### [Problem to work on]
Resume the Slashdot discussion about Microsoft's power to shut down Mono, picking up right after its final line.

### [Text passage]
------------------------------------------------------------------------

Slashdot Mirror


Mono-culture And The .NETwork Effect

Sun Tzu writes "This article discusses the dangers posed by a very successful Mono project. Microsoft has several means at their disposal to effectively shut down Mono if it should ever gain critical mass. Unfortunately, Linux would be the big loser if that were to happen."

7 of 502 comments (clear)

  1. Huh? by Anonymous Coward · · Score: 3, Insightful

    "Unfortunately, Linux would be the big loser if that were to happen."

    Linux would be at exactly the same spot in which is started. Mono is a work in progress and really isn't embedded itself into Linux yet or probably will for a long while.

  2. Variety by Ycros · · Score: 5, Insightful

    Linux's strength lies in its variety, not everyone will commit to developing with mono.
    There will always be alternatives.

    Whereas with Windows development everyone and their dog are jumping into .net.

    You don't have to use mono on Linux, on Windows this is becoming less of a choice.

  3. Check out Mono's FAQ by dumky · · Score: 4, Insightful

    The parts of .NET that are standard are safe. The parts that aren't standard aren't required to Mono and can be replaced with other libraries.

    Sure MS can keep changing APIs, but that will hurt them and their customers too. But even if they did, Mono is still a big gain as a Linux development plateform.

    The people from Mono explain this at Mono / FAQ

  4. stop the scare mongering by penguin7of9 · · Score: 4, Insightful

    Microsoft has several means at their disposal to effectively shut down Mono if it should ever gain critical mass.

------------------------------------------------------------------------

### [Material provided]
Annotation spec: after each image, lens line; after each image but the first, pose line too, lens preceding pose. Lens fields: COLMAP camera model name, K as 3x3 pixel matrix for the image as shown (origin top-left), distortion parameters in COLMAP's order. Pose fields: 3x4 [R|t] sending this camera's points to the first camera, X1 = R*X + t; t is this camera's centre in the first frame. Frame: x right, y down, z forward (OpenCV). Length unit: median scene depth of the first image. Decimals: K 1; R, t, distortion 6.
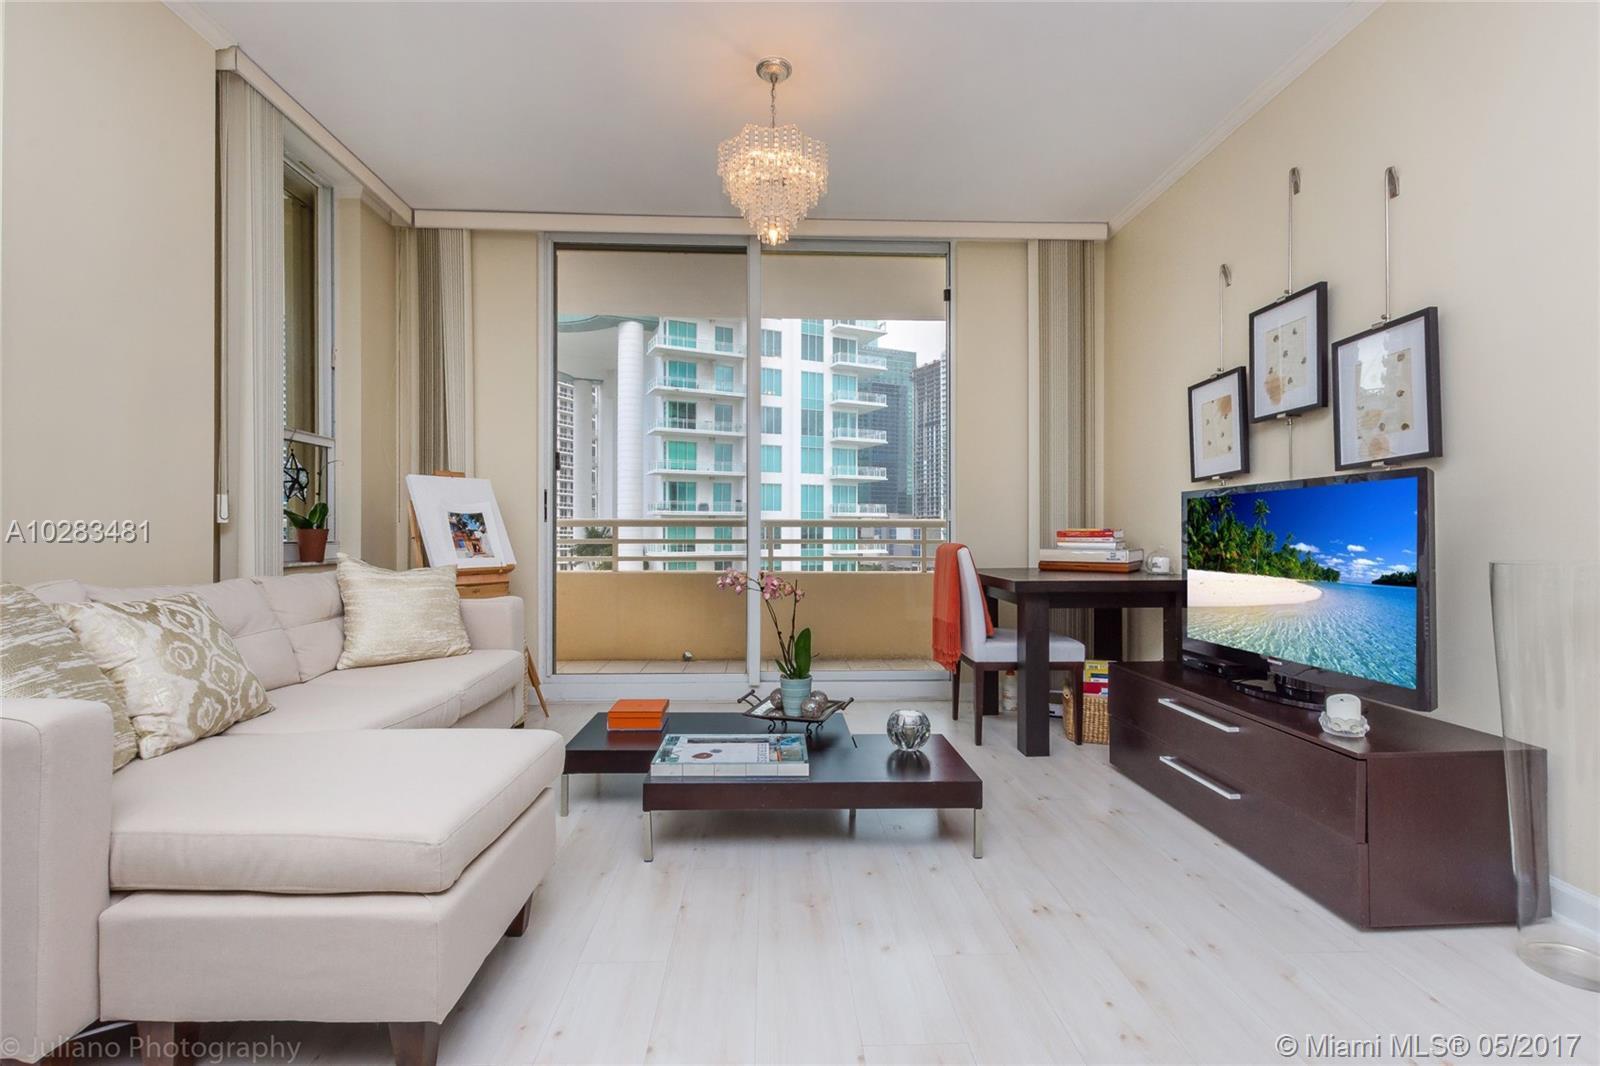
lens RADIAL K [[711.0, 0, 715.5], [0, 711.0, 538.2], [0, 0, 1]] dist [0.002526, 0.000357]
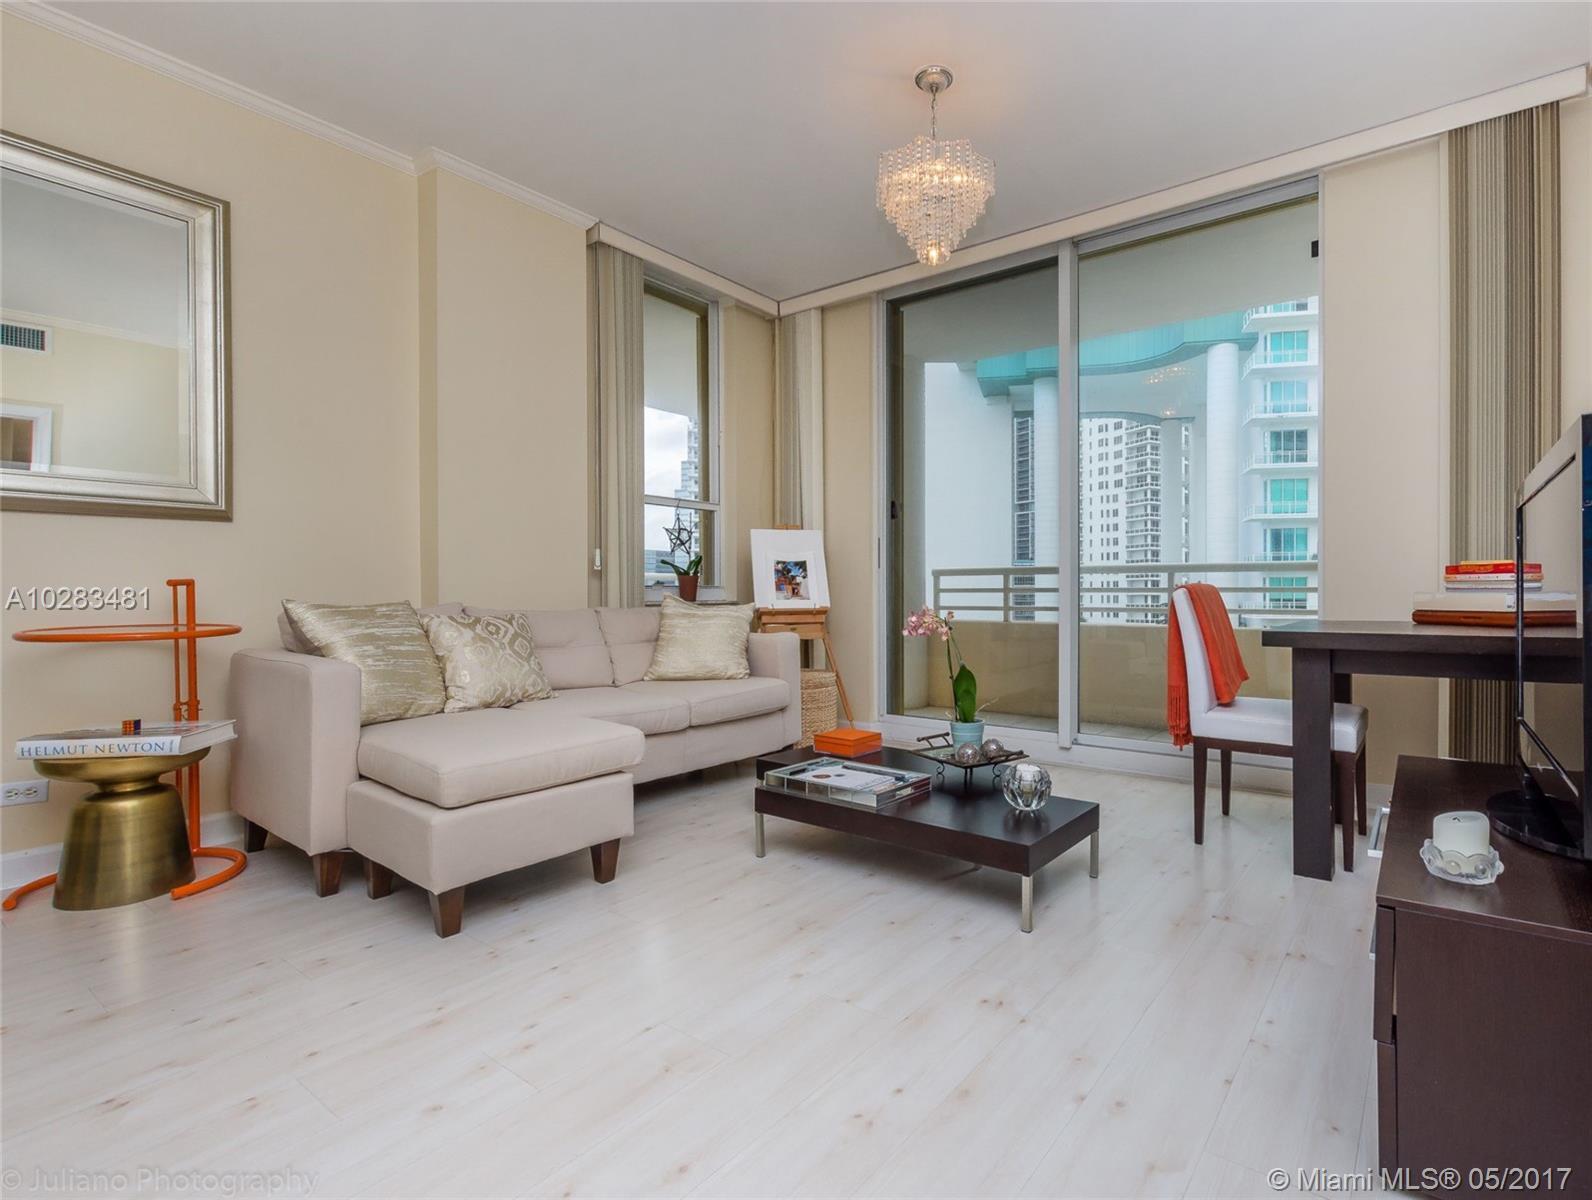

------------------------------------------------------------------------

### [Written response]
    Those claims are based on the inaccurate perception that the success of Mono depends on .NET compatibility and that Mono applications are .NET applications. That's, in fact, just false. Most current uses of Mono are based on ECMA C# and Gtk#, not .NET. In fact, one of the big strengths of C# is that, unlike Java, C# makes it easy to reuse existing C and C++ libraries; in that, it is much like the relationship of C++ to C. If you already know Gnome, you can start using C# to develop Gnome applications much more easily than picking up Java and Swing (and the Mono/Gtk# applications will work better, too).

    The company to worry about is Sun: open source Java applications do use all-Sun APIs; interfacing with native libraries is just too much hassle, and that's no accident: Sun wants you to use their APIs and give up on the free, open source APIs. And, despite all the JCP mumbo-jumbo, Sun has a lot of control over the Java platform, through numerous patents, through owning key parts of the actual implementation of key parts of the Java platform (e.g., Swing), and through their ownership of the specification and the certification process.

    So, if you are worried about Microsoft's ownership of .NET, just don't use .NET. In fact, I wouldn't touch .NET simply because I think it's technically not very good. But you can still use Mono, which is shaping up to be a great, general-purpose programming platform. And because existing open source libraries, like Gtk+, Gnome, expat, X11, etc., is so easily accessible, it's very easy to start using Mono--it's just a nicer version of C++.

  5. Baka. by Inoshiro · · Score: 4, Insightful

    It's not about the domination of net via .NET, it's about a true, open source virtual machine project with a proper, OO language to go with it. Java is not open source, but Mono is. And Mono happens to be a superset of the Java functionality.

    That fact that it lets you take Windows code and run it faster, better, more securely -- that's just icing.

    To think that this is supporting Microsoft is to think that Samba supports Microsoft just because it implements protocols that Microsoft uses.

    --
    --
    Internet Explorer (n): Another bug -- that is, a feature that can't be turned off -- in Windows.
  6. Re:Clue -1 by stevens · · Score: 4, Insightful
    Now, if the Unix creators introduced a new API, or changed a Unix API when Linux was successful, did that change the success of Linux?

    Let me change the example:

    Now, let's say that Microsoft introduced a new Java API, or changed a Java API when Java was successful, did that change the success of Java?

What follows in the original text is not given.